■ Required action: Your answer must consist of every line from the data below that includes the word "csiga".

■ Information:

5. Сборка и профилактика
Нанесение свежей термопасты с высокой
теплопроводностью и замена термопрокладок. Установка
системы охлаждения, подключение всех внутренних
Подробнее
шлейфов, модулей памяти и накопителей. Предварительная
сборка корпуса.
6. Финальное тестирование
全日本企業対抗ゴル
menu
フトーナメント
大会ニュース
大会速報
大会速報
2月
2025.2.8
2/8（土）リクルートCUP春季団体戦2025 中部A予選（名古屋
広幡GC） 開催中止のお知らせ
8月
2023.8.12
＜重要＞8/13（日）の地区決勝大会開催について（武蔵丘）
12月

==

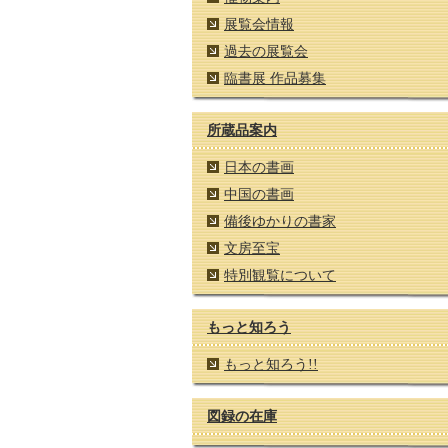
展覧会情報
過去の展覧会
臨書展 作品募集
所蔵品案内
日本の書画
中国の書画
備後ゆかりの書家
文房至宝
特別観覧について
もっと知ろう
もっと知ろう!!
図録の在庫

==

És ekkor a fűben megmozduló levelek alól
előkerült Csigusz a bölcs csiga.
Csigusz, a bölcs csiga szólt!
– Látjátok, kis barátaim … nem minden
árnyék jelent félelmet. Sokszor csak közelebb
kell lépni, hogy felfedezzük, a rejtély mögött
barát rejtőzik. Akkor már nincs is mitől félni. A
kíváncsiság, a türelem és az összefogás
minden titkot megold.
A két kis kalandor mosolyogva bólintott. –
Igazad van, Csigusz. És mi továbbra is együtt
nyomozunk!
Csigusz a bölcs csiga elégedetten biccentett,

■ Exercise answer:
előkerült Csigusz a bölcs csiga.
Csigusz, a bölcs csiga szólt!
Csigusz a bölcs csiga elégedetten biccentett,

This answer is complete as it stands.